* EXERCISE INSTRUCTIONS
Copy the rows starting at the line that contains "Which one, the" and ending at the line that contains "Answer: 0° — it already faces them", changing "computer monitor" to "desktop monitor" and leaving everything else as it is.

* DATA LISTING
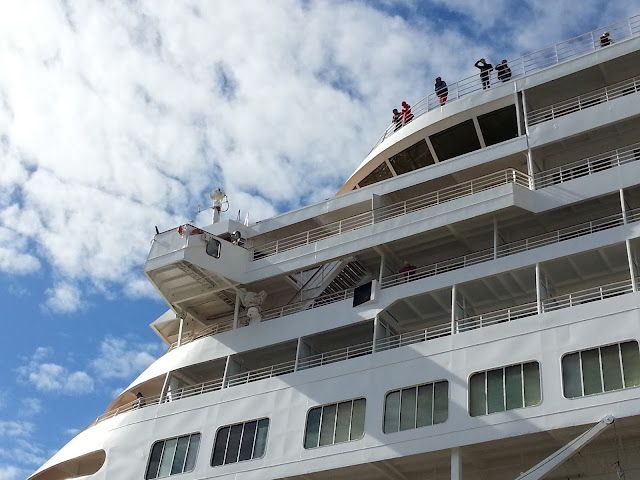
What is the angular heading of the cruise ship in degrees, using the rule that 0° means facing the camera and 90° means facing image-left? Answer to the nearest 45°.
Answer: approximately 135°
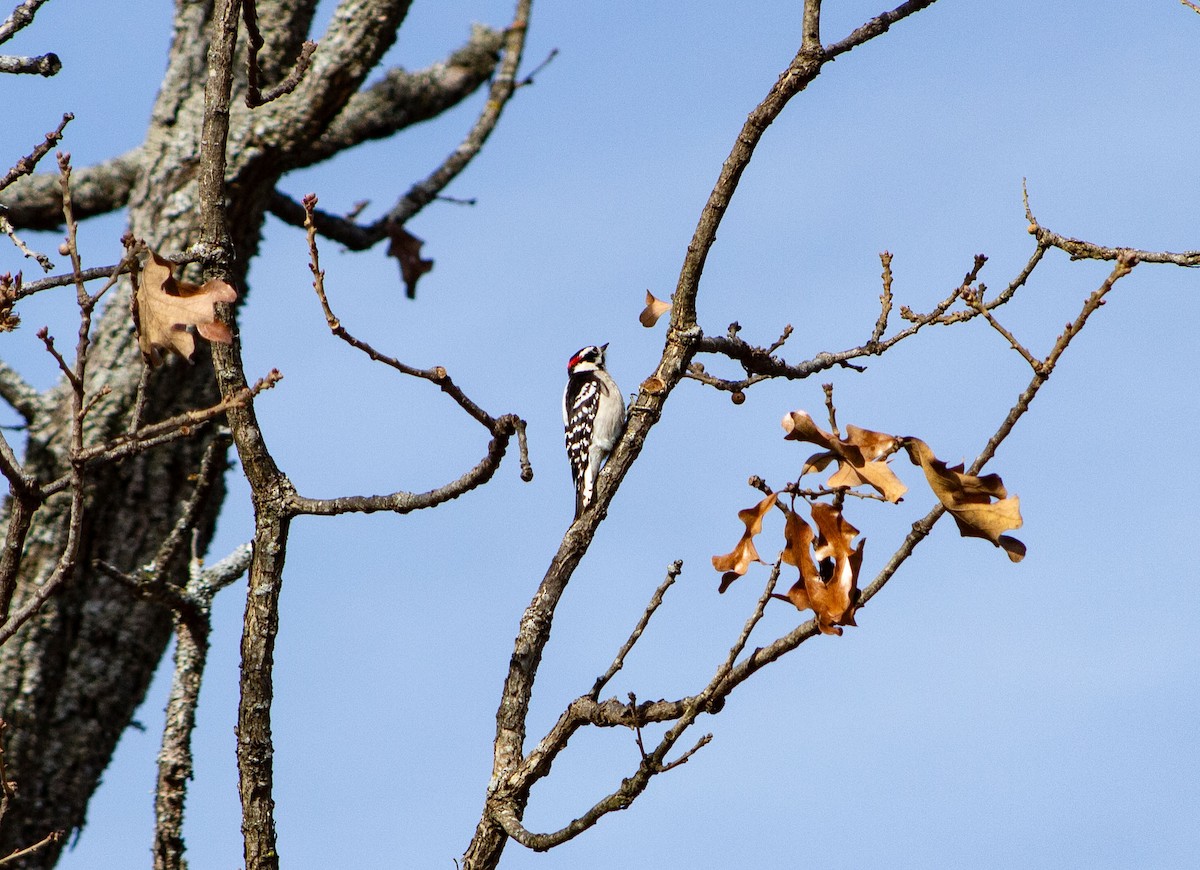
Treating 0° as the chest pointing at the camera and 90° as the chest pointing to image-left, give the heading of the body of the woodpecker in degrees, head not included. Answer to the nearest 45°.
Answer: approximately 270°

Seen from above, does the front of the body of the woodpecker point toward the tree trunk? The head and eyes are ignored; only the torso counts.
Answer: no

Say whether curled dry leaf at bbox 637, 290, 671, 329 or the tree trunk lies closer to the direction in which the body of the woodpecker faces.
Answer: the curled dry leaf
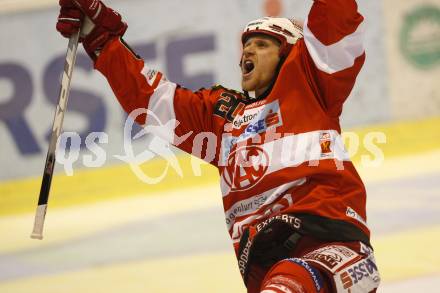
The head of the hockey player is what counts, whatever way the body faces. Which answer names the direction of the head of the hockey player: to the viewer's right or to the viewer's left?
to the viewer's left

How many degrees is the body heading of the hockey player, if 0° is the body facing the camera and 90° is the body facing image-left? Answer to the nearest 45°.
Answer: approximately 45°
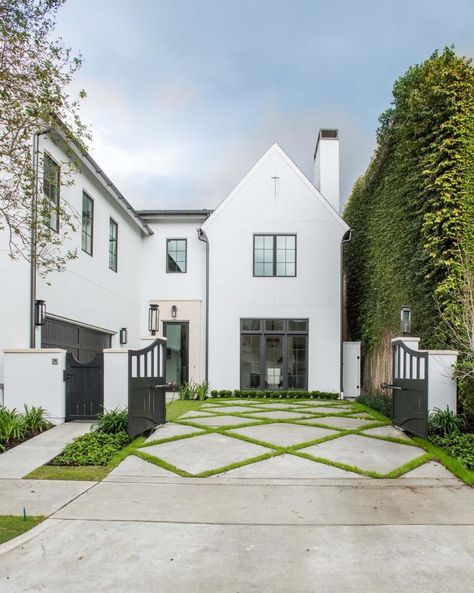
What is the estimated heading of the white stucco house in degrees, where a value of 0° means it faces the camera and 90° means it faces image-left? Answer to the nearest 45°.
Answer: approximately 0°

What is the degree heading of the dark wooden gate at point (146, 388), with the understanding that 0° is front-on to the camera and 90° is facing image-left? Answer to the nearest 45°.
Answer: approximately 315°

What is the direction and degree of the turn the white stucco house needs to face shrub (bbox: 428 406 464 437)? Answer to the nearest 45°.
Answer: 0° — it already faces it

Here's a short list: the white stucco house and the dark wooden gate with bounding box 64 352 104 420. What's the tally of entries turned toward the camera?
2
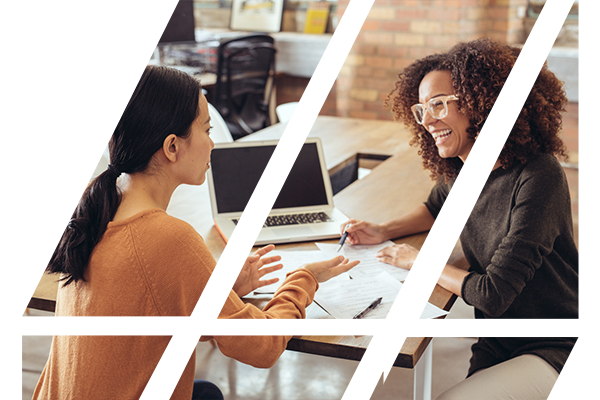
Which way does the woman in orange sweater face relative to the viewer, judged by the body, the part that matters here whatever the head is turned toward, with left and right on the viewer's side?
facing away from the viewer and to the right of the viewer

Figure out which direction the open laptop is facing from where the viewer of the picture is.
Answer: facing the viewer

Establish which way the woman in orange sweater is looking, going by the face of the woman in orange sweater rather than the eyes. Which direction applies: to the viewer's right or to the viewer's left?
to the viewer's right

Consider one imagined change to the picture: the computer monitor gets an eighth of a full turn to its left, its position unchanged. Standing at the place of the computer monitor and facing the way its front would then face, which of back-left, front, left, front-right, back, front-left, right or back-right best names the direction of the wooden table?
front-right

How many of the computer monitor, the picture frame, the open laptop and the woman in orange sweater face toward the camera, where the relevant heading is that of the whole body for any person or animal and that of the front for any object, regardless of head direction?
3

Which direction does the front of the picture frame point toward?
toward the camera

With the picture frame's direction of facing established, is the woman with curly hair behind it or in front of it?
in front

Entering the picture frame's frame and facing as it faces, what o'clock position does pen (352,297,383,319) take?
The pen is roughly at 12 o'clock from the picture frame.

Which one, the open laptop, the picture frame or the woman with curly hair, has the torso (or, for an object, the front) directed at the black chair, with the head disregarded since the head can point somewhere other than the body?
the picture frame

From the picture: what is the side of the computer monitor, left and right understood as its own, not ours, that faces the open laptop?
front

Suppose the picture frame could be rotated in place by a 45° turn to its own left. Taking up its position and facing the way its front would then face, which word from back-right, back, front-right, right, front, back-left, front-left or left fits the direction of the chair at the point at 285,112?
front-right

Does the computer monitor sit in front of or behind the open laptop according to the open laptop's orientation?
behind

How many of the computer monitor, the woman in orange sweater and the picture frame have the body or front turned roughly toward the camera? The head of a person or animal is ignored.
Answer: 2

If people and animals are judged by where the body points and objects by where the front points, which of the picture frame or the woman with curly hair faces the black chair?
the picture frame

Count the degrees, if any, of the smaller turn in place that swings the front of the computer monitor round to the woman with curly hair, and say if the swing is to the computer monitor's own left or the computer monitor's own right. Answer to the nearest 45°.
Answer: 0° — it already faces them

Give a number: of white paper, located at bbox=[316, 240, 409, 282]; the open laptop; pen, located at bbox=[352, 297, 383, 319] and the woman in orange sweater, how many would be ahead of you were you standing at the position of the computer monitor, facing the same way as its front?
4
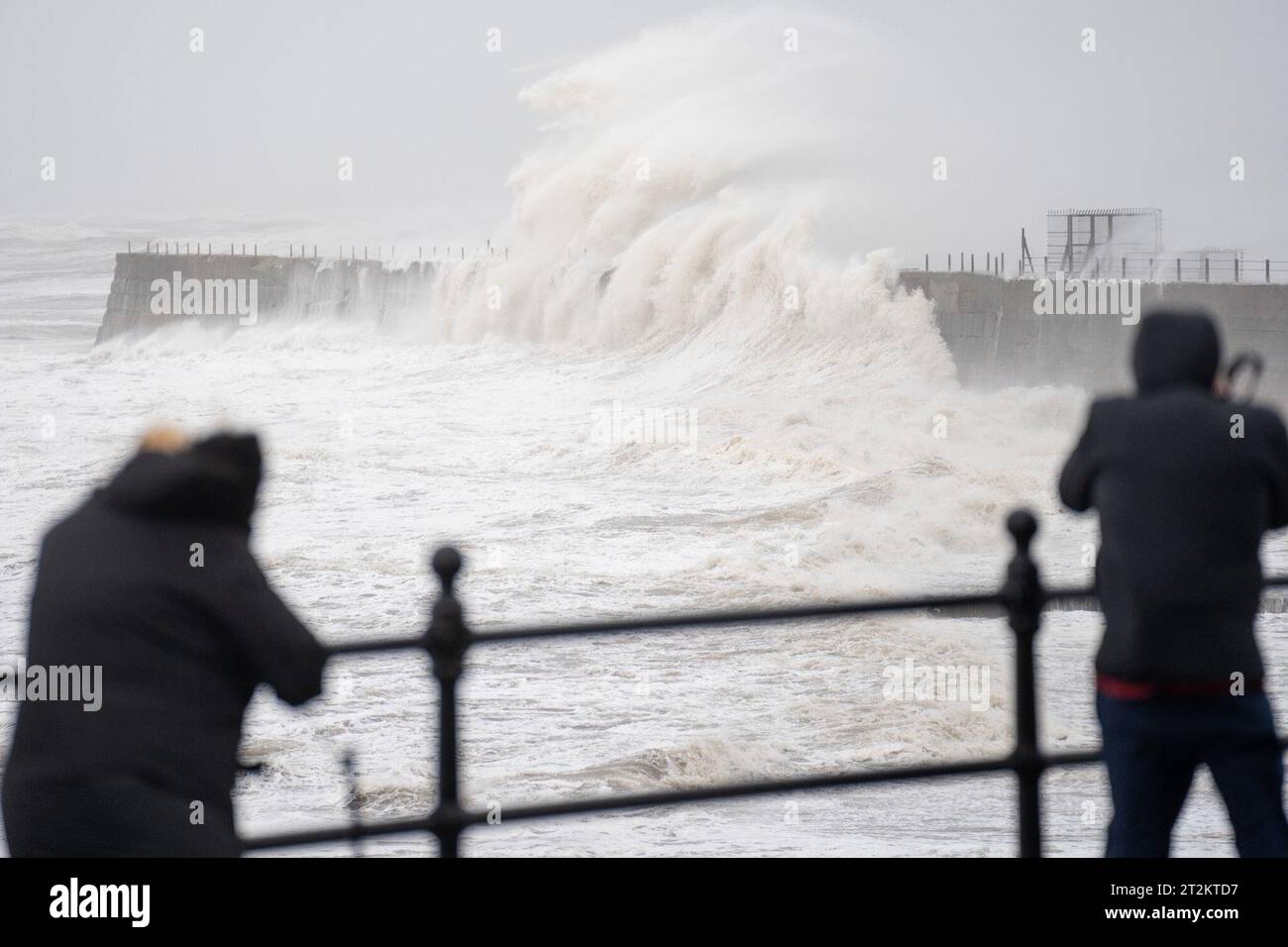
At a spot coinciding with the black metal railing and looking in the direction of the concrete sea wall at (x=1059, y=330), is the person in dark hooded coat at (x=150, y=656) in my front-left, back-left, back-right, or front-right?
back-left

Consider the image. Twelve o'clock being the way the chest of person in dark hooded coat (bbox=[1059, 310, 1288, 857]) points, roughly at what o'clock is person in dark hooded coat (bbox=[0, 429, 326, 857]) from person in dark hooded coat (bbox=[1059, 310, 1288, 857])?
person in dark hooded coat (bbox=[0, 429, 326, 857]) is roughly at 8 o'clock from person in dark hooded coat (bbox=[1059, 310, 1288, 857]).

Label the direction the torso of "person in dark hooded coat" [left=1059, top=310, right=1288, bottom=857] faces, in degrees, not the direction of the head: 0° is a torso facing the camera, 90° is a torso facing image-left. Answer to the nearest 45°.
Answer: approximately 180°

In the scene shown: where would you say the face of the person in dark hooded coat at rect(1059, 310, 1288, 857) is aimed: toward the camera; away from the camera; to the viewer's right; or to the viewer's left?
away from the camera

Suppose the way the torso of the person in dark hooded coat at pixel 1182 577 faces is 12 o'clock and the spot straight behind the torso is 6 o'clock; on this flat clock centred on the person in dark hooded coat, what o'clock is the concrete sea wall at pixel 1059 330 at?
The concrete sea wall is roughly at 12 o'clock from the person in dark hooded coat.

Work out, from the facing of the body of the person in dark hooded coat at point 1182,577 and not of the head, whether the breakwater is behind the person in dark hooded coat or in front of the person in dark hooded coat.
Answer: in front
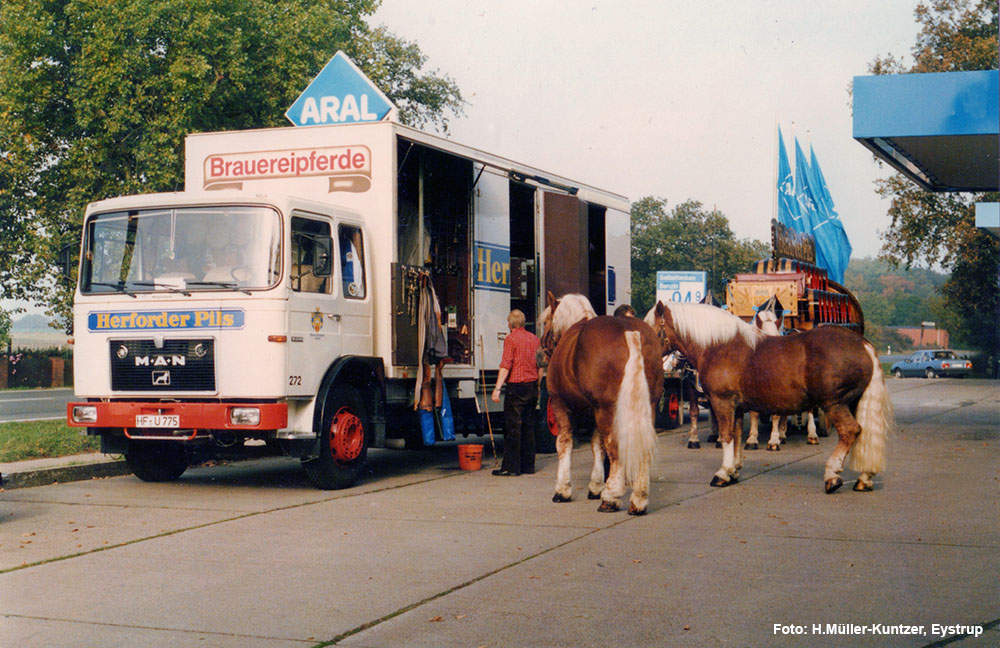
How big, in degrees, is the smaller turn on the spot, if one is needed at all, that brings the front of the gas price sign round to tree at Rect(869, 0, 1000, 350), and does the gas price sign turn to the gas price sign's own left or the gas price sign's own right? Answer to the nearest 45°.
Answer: approximately 135° to the gas price sign's own left

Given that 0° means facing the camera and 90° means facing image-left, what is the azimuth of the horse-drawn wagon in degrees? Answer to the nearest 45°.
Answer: approximately 45°

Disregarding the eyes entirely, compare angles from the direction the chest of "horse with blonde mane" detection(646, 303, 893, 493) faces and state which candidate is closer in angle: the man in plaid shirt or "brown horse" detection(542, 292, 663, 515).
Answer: the man in plaid shirt

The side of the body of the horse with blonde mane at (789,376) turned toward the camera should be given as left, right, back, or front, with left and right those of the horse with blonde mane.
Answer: left

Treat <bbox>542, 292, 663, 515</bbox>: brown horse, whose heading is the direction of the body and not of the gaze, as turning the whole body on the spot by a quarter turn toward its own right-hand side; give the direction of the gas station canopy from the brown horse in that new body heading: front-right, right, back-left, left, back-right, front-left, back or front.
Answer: front

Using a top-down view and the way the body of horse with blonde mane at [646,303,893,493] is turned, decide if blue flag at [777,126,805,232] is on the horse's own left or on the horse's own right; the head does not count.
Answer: on the horse's own right

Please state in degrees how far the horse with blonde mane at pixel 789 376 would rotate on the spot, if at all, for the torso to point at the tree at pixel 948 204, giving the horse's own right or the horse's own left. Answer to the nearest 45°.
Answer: approximately 90° to the horse's own right

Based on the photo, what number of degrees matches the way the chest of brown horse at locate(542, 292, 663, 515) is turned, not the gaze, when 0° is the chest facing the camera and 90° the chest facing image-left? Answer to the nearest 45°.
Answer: approximately 135°

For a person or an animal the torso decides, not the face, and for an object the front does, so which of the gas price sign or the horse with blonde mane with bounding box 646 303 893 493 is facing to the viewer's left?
the horse with blonde mane

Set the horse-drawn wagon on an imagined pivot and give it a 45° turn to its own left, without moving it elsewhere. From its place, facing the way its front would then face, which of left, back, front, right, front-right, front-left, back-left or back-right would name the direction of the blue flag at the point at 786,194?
back

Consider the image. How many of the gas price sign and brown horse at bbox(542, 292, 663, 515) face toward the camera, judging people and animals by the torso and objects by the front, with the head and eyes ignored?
1

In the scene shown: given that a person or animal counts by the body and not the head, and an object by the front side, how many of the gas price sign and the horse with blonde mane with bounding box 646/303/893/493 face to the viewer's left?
1

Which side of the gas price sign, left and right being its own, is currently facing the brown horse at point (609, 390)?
front
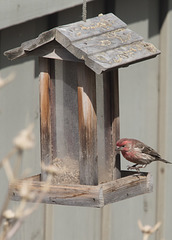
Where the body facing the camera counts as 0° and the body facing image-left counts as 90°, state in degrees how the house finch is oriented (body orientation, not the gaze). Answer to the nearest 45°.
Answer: approximately 90°
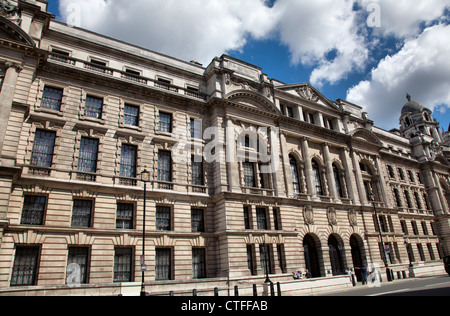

* THE COMPLETED TASK
Which one, the open laptop, the picture frame or the woman with curly hair, has the torso (or, for an object, the front) directed at the black chair, with the head disregarded since the head can point somewhere other than the body?
the picture frame

From the picture: what is the side of the desktop monitor, left and right understood as its own, not ours, that faces the open laptop?
front

Suppose the picture frame could be rotated in place by a 45° turn to its own left. Taking up its position and facing the way its front would then face, which word from back-right, back, front-right, right, front, back-left, front-left or left fits the direction of the chair at the point at 285,112?
front-right

Does the desktop monitor sit in front of or behind the open laptop according to the open laptop's orientation?
behind

How many of the desktop monitor, the woman in orange sweater and the picture frame have the body or front turned roughly toward the camera? The head of a person or animal is ignored.
Answer: 2

If people and animals are judged by where the body points and objects by where the front points, which of the picture frame or the woman with curly hair faces the black chair?
the picture frame

Count the degrees, if any, of the smaller turn in place that swings the front of the desktop monitor round to the woman with curly hair, and say if the swing is to the desktop monitor's own left or the desktop monitor's own right. Answer to the nearest 45°.
Answer: 0° — it already faces them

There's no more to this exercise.